Литмир - Электронная Библиотека
Содержание  
A
A

Однако наши бедовые окоемовские стратеги прозревали близкую войну с Америкой и хотели с помощью слез несчастной вдовы быть впереди всех в подогреве общественного мнения до гнева (если бы кто слушал пластинки нашего общ.-пол. отдела).

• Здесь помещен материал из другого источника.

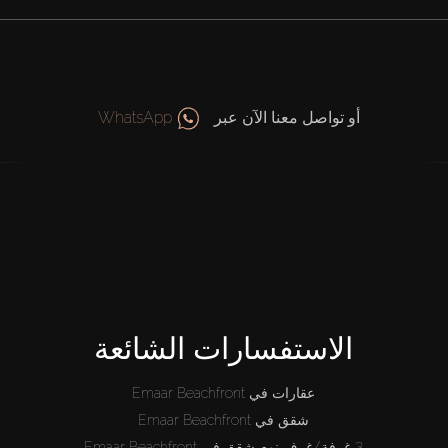
أو تواصل معنا الآن عبر
WhatsApp
الاستفسارات الشائعة
عقارات في Emaar Beachfront
شقق في Emaar Beachfront
3 غرفة/غرف نوم شقق في Emaar Beachfront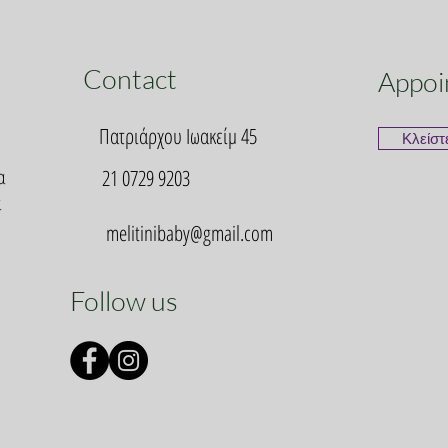
Contact
Appoi
Πατριάρχου Ιωακείμ 45
Κλείστ
α
21 0729 9203
α
melitinibaby@gmail.com
Follow us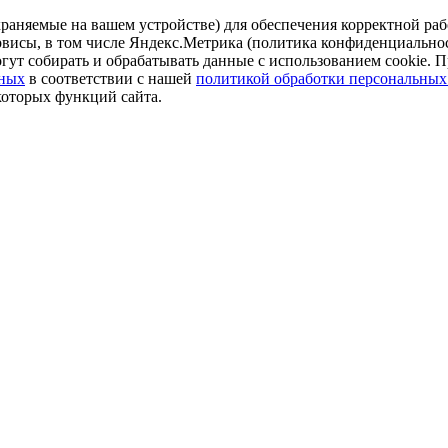
аняемые на вашем устройстве) для обеспечения корректной рабо
ервисы, в том числе Яндекс.Метрика (политика конфиденциально
огут собирать и обрабатывать данные с использованием cookie. П
нных
в соответствии с нашей
политикой обработки персональных
которых функций сайта.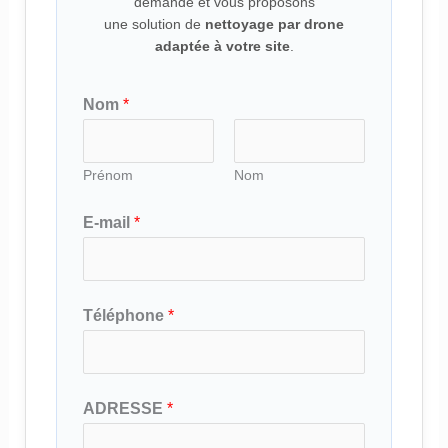
demande et vous proposons
une solution de
nettoyage par drone
adaptée à votre site
.
Nom
*
Prénom
Nom
*
E-mail
*
A
D
R
Téléphone
*
E
S
S
ADRESSE
*
E
*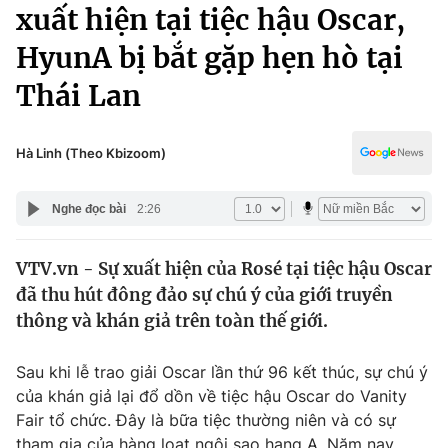
Chính trị
xuất hiện tại tiệc hậu Oscar,
Truyền hình
HyunA bị bắt gặp hẹn hò tại
Văn hóa - Giải trí
Xã hội
Y tế
Thái Lan
Đời sống
Pháp luật
Công nghệ
Giáo dục
Hà Linh (Theo Kbizoom)
Y tế
Nghe đọc bài
2:26
Thế giới
VTV.vn - Sự xuất hiện của Rosé tại tiệc hậu Oscar
Tin tức
đã thu hút đông đảo sự chú ý của giới truyền
Kinh tế
Thế giới đó đây
thông và khán giả trên toàn thế giới.
Tài chính
Dữ liệu và đời sống
Câu chuyện quốc tế
Sau khi lễ trao giải Oscar lần thứ 96 kết thúc, sự chú ý
Thị trường
của khán giả lại đổ dồn về tiệc hậu Oscar do Vanity
Truyền hình
Góc doanh nghiệp
Fair tổ chức. Đây là bữa tiệc thường niên và có sự
tham gia của hàng loạt ngôi sao hạng A. Năm nay,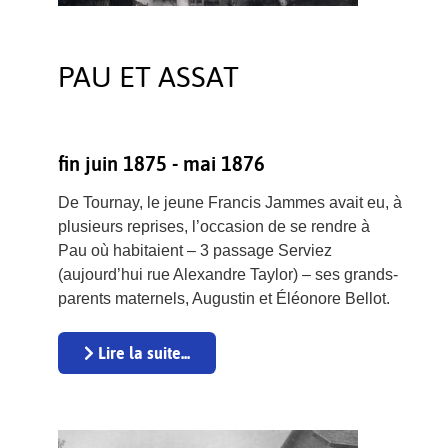
PAU ET ASSAT
fin juin 1875 - mai 1876
De Tournay, le jeune Francis Jammes avait eu, à
plusieurs reprises, l’occasion de se rendre à
Pau où habitaient – 3 passage Serviez
(aujourd’hui rue Alexandre Taylor) – ses grands-
parents maternels, Augustin et Éléonore Bellot.
Lire la suite...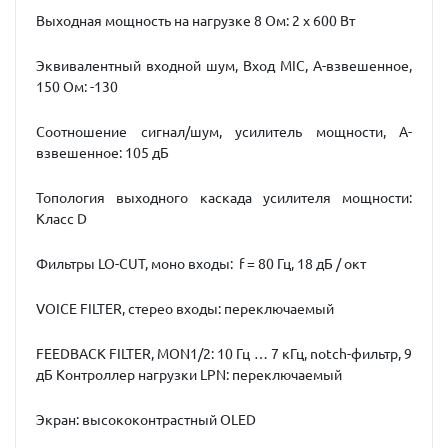
Выходная мощность на нагрузке 8 Ом: 2 х 600 Вт
Эквивалентный входной шум, Вход MIC, A-взвешенное,
150 Ом: -130
Соотношение сигнал/шум, усилитель мощности, A-
взвешенное: 105 дБ
Топология выходного каскада усилителя мощности:
Класс D
Фильтры LO-CUT, моно входы: f = 80 Гц, 18 дБ / окт
VOICE FILTER, стерео входы: переключаемый
FEEDBACK FILTER, MON1/2: 10 Гц … 7 кГц, notch-фильтр, 9
дБ Контроллер нагрузки LPN: переключаемый
Экран: высококонтрастный OLED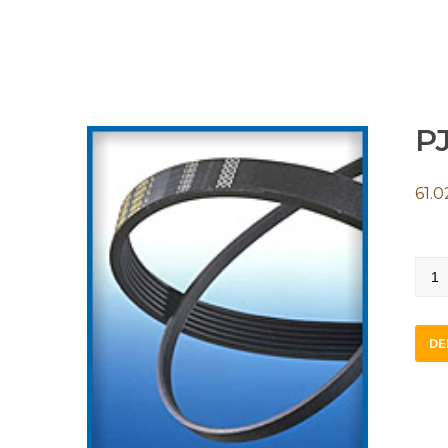
PJ
61.0
PJ71
quan
DE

Но зато меня отпустили в отпуск на два месяца, и я, быстро сляпав пластинку, полную рыданий и воспоминаний жены и друзей погибшего механика, кроткого, хорошего мужика, тут же со стесненным сердцем уехала с ребенком в деревню, постаравшись забыть свой профессиональный позор.

***

Так вот, возвращаюсь к ленинской теме.

Я пустилась в плавание по зимним московским улицам с микрофоном в руке и с вопросом на устах:

– Что вы думаете о Ленине?

Никто мне ничего не ответил.

Все расценивали данный вопрос как антисоветский. И правильно делали.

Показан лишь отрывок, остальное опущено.